• PROBLEM DETAILS:
Every entry should be returned unchanged, with the pictures omitted.

• PROVIDED INFORMATION:
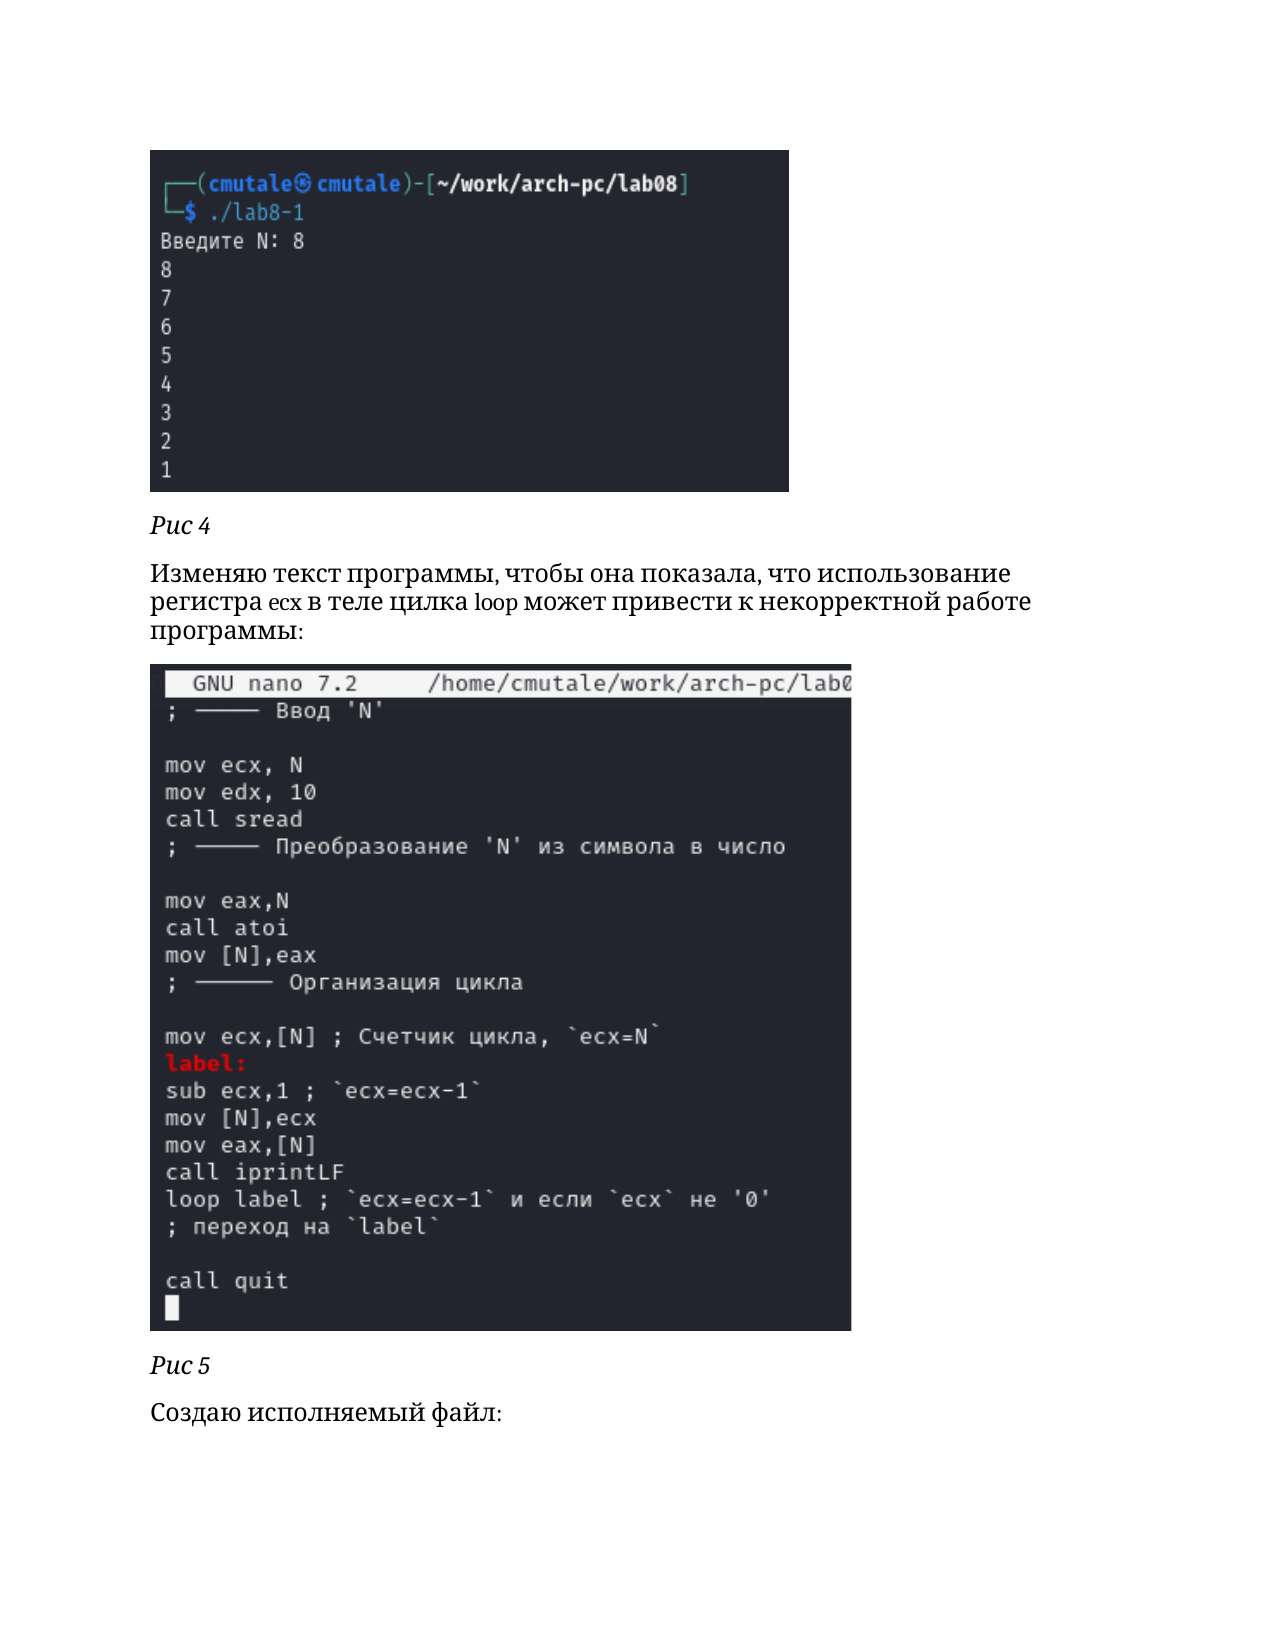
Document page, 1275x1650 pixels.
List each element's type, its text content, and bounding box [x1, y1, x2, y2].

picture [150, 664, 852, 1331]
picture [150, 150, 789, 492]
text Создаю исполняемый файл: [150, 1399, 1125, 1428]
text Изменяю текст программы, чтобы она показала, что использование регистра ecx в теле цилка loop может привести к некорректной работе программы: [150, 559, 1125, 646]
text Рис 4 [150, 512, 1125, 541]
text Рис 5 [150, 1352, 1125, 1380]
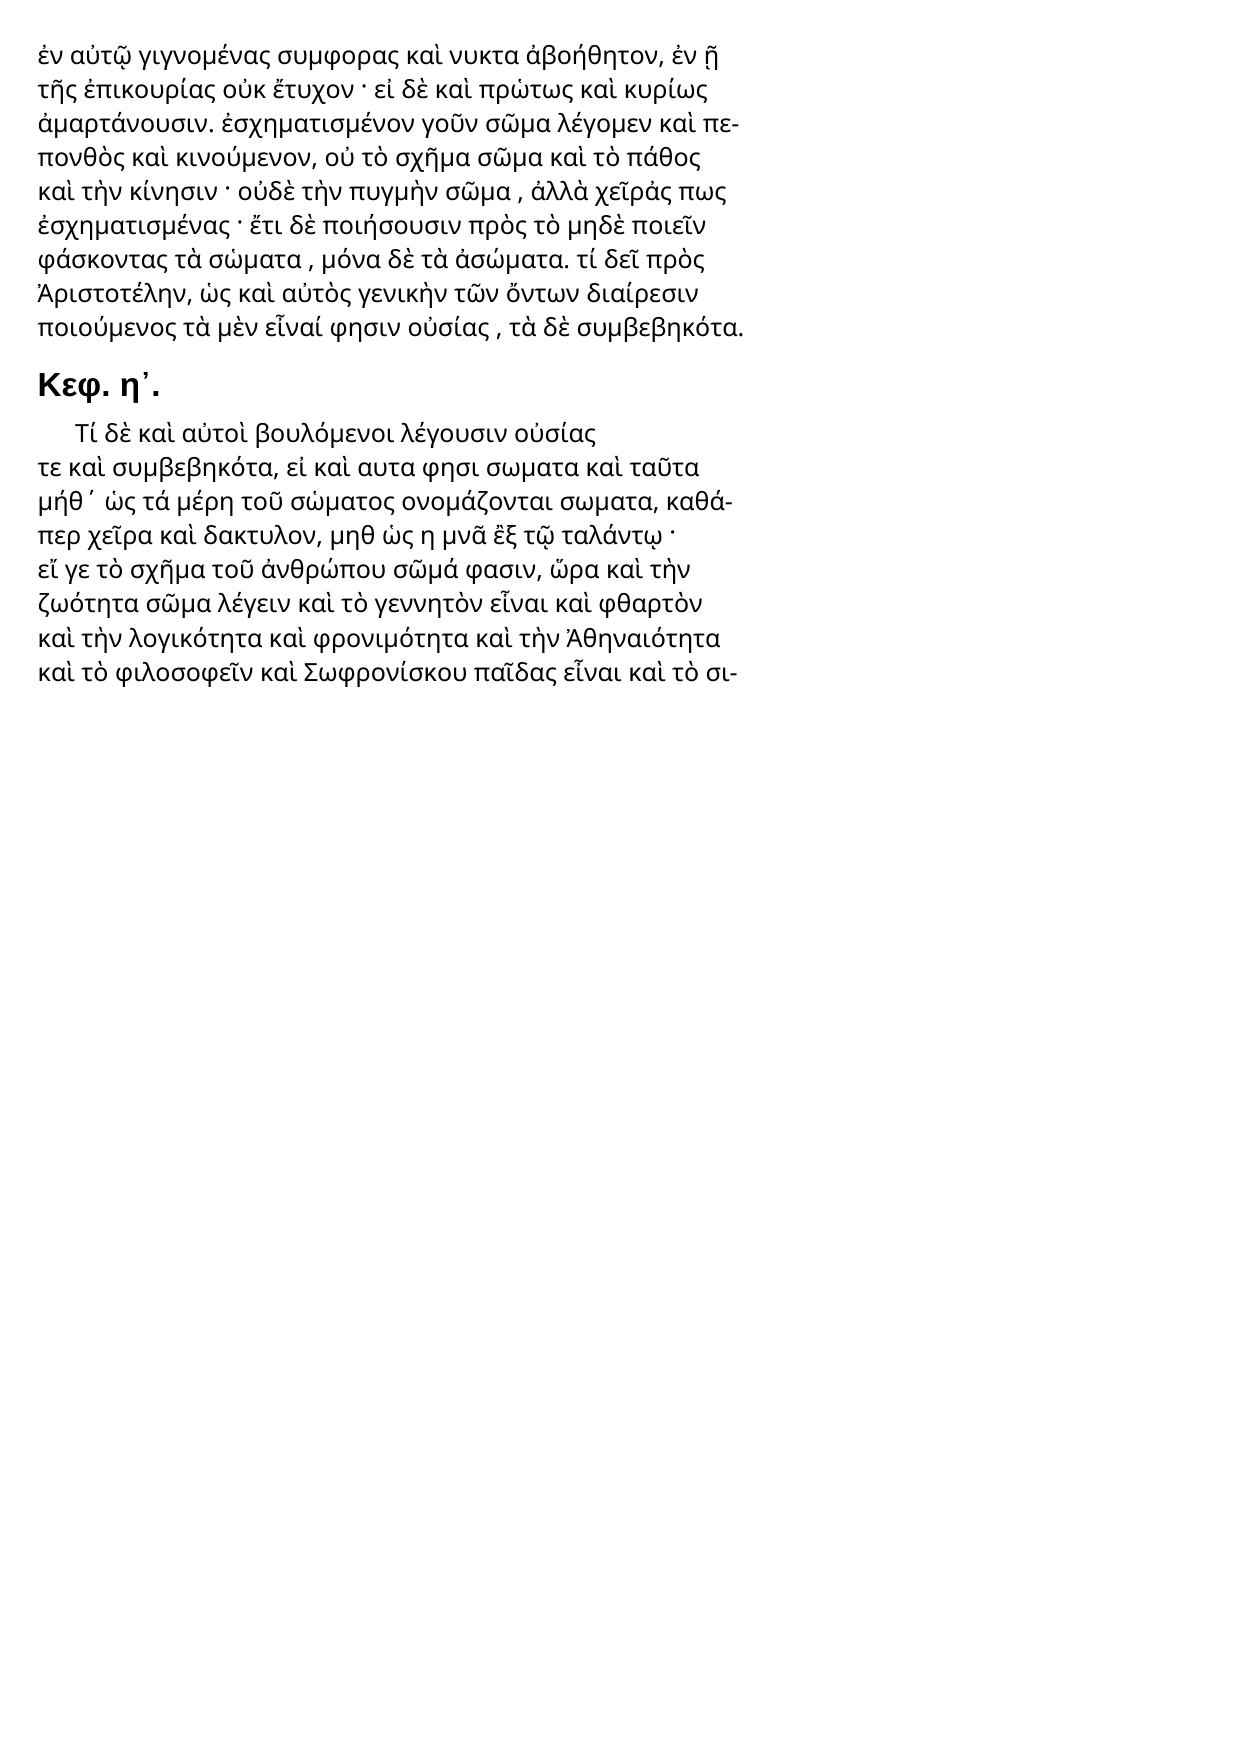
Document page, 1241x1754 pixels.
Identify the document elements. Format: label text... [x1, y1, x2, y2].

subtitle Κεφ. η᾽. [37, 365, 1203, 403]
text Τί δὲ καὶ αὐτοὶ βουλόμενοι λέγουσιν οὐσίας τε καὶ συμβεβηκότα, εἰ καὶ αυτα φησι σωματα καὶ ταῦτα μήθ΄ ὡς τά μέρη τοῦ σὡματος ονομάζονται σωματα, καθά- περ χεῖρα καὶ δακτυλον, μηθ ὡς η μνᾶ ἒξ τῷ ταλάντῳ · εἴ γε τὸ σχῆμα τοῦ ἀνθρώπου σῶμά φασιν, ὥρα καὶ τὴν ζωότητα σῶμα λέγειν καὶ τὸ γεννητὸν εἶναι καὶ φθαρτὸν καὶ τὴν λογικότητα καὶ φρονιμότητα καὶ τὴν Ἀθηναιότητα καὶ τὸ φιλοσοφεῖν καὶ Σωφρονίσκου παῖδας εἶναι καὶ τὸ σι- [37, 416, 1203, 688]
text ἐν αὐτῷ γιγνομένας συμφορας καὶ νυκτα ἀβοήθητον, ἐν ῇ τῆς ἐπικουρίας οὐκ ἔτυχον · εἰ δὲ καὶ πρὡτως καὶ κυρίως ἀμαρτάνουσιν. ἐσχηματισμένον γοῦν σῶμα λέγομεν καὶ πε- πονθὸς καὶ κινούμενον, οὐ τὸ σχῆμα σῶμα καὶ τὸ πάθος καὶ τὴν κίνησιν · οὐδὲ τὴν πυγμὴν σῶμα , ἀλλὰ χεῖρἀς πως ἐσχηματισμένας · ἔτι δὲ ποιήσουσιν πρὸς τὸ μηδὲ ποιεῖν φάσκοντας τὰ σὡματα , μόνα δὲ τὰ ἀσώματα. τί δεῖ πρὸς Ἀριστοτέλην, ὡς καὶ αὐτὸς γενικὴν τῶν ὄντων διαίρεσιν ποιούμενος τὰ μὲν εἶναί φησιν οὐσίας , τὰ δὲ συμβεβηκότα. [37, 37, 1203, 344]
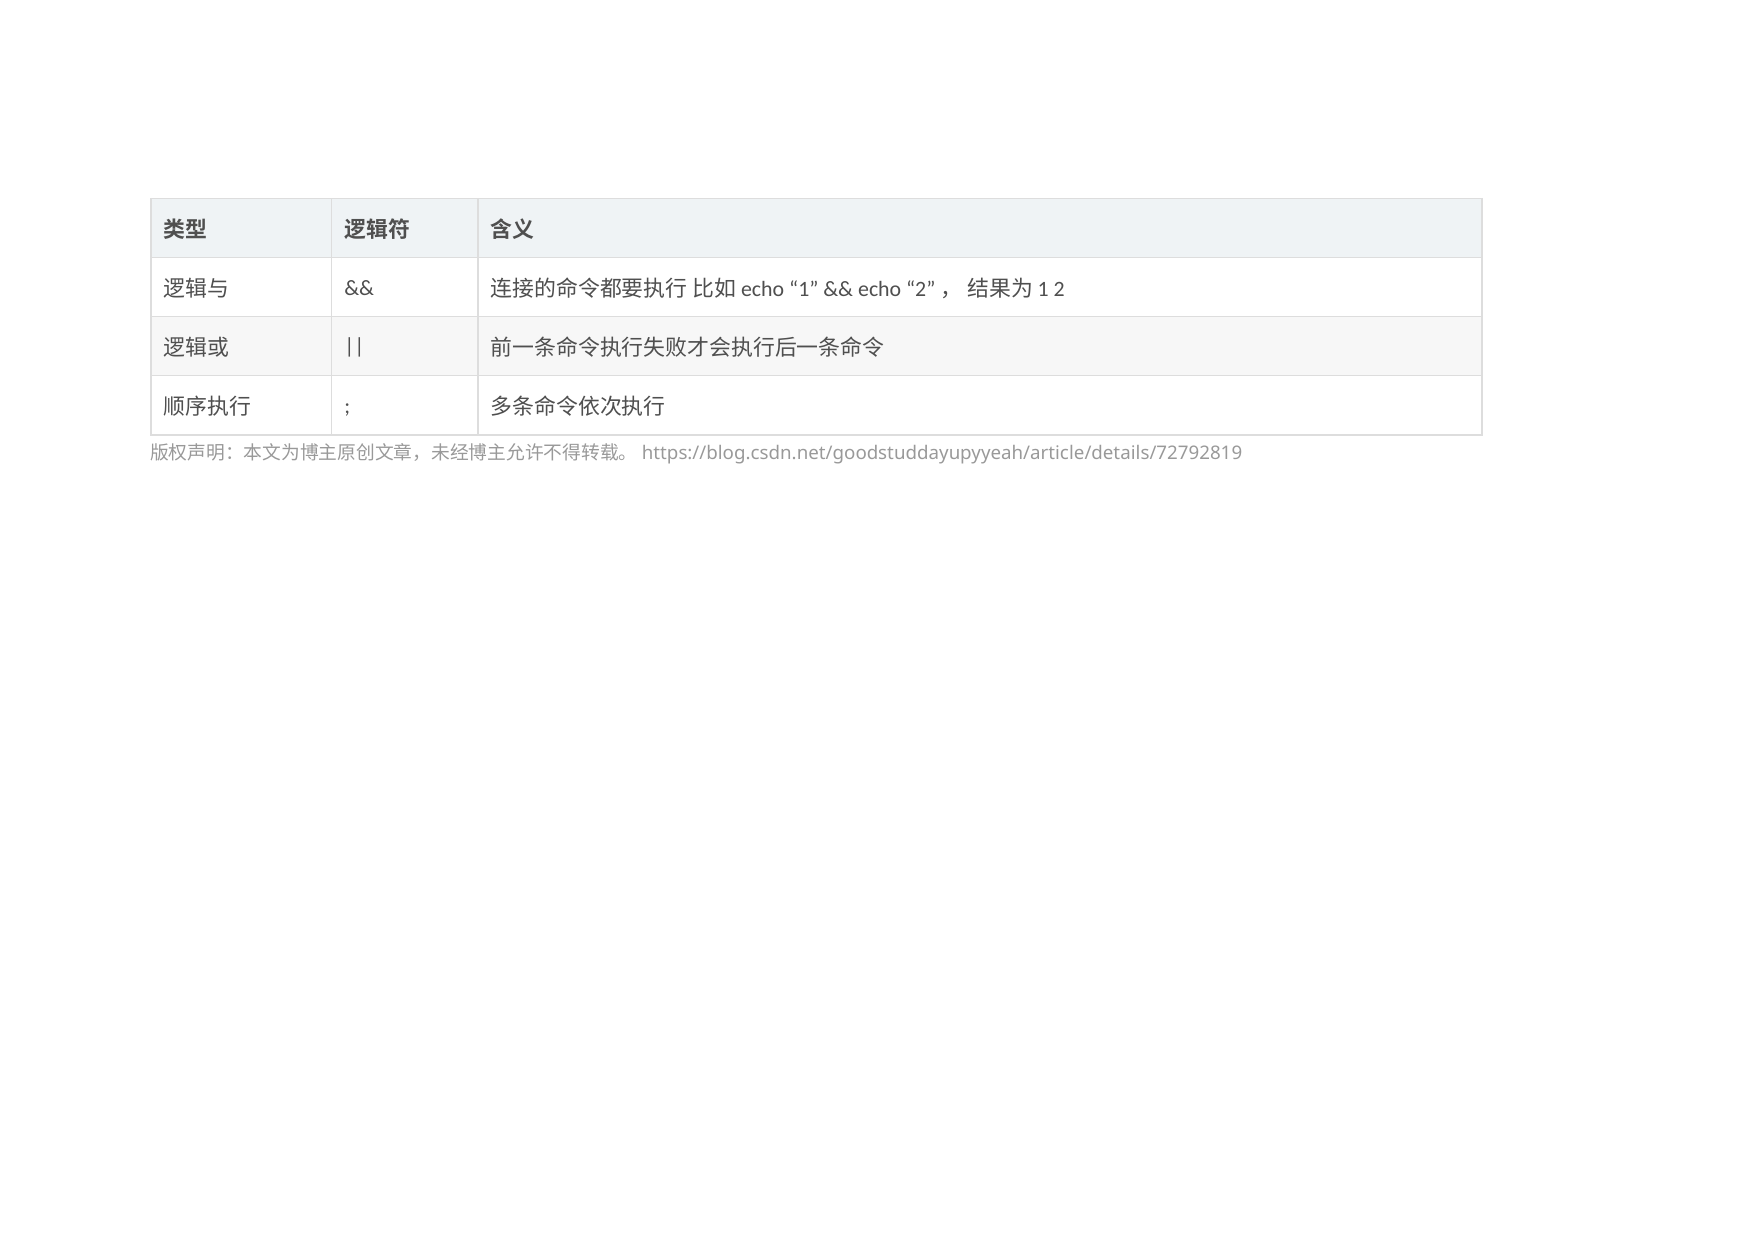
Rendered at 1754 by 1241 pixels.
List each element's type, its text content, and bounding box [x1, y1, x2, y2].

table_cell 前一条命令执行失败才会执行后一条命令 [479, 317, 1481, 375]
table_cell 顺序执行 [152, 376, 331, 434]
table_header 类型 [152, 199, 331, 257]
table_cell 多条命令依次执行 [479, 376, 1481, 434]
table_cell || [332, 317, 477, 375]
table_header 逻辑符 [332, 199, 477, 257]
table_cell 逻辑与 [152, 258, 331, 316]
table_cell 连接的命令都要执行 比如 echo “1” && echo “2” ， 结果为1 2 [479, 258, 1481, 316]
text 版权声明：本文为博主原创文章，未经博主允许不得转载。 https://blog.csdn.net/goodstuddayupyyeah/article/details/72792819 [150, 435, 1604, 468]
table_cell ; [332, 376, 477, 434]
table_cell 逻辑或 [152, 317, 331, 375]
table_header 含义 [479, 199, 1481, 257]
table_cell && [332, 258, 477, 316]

• RESPONSE AREA:
Document page, 1275x1650 pixels.
List each element's type, its text content, and bounding box [x1, y1, x2, y2].

picture [150, 664, 852, 1331]
picture [150, 150, 789, 492]
text Создаю исполняемый файл: [150, 1399, 1125, 1428]
text Изменяю текст программы, чтобы она показала, что использование регистра ecx в теле цилка loop может привести к некорректной работе программы: [150, 559, 1125, 646]
text Рис 4 [150, 512, 1125, 541]
text Рис 5 [150, 1352, 1125, 1380]
Document page, 1241x1754 pixels.
Identify the document elements. Format: label text... [x1, y1, x2, y2].

subtitle Κεφ. η᾽. [37, 365, 1203, 403]
text Τί δὲ καὶ αὐτοὶ βουλόμενοι λέγουσιν οὐσίας τε καὶ συμβεβηκότα, εἰ καὶ αυτα φησι σωματα καὶ ταῦτα μήθ΄ ὡς τά μέρη τοῦ σὡματος ονομάζονται σωματα, καθά- περ χεῖρα καὶ δακτυλον, μηθ ὡς η μνᾶ ἒξ τῷ ταλάντῳ · εἴ γε τὸ σχῆμα τοῦ ἀνθρώπου σῶμά φασιν, ὥρα καὶ τὴν ζωότητα σῶμα λέγειν καὶ τὸ γεννητὸν εἶναι καὶ φθαρτὸν καὶ τὴν λογικότητα καὶ φρονιμότητα καὶ τὴν Ἀθηναιότητα καὶ τὸ φιλοσοφεῖν καὶ Σωφρονίσκου παῖδας εἶναι καὶ τὸ σι- [37, 416, 1203, 688]
text ἐν αὐτῷ γιγνομένας συμφορας καὶ νυκτα ἀβοήθητον, ἐν ῇ τῆς ἐπικουρίας οὐκ ἔτυχον · εἰ δὲ καὶ πρὡτως καὶ κυρίως ἀμαρτάνουσιν. ἐσχηματισμένον γοῦν σῶμα λέγομεν καὶ πε- πονθὸς καὶ κινούμενον, οὐ τὸ σχῆμα σῶμα καὶ τὸ πάθος καὶ τὴν κίνησιν · οὐδὲ τὴν πυγμὴν σῶμα , ἀλλὰ χεῖρἀς πως ἐσχηματισμένας · ἔτι δὲ ποιήσουσιν πρὸς τὸ μηδὲ ποιεῖν φάσκοντας τὰ σὡματα , μόνα δὲ τὰ ἀσώματα. τί δεῖ πρὸς Ἀριστοτέλην, ὡς καὶ αὐτὸς γενικὴν τῶν ὄντων διαίρεσιν ποιούμενος τὰ μὲν εἶναί φησιν οὐσίας , τὰ δὲ συμβεβηκότα. [37, 37, 1203, 344]
Rendered at 1754 by 1241 pixels.
List each element's type, its text content, and bounding box [x1, y1, x2, y2].

table_cell 前一条命令执行失败才会执行后一条命令 [479, 317, 1481, 375]
table_cell 顺序执行 [152, 376, 331, 434]
table_header 类型 [152, 199, 331, 257]
table_cell 多条命令依次执行 [479, 376, 1481, 434]
table_cell || [332, 317, 477, 375]
table_header 逻辑符 [332, 199, 477, 257]
table_cell 逻辑与 [152, 258, 331, 316]
table_cell 连接的命令都要执行 比如 echo “1” && echo “2” ， 结果为1 2 [479, 258, 1481, 316]
text 版权声明：本文为博主原创文章，未经博主允许不得转载。 https://blog.csdn.net/goodstuddayupyyeah/article/details/72792819 [150, 435, 1604, 468]
table_cell ; [332, 376, 477, 434]
table_cell 逻辑或 [152, 317, 331, 375]
table_header 含义 [479, 199, 1481, 257]
table_cell && [332, 258, 477, 316]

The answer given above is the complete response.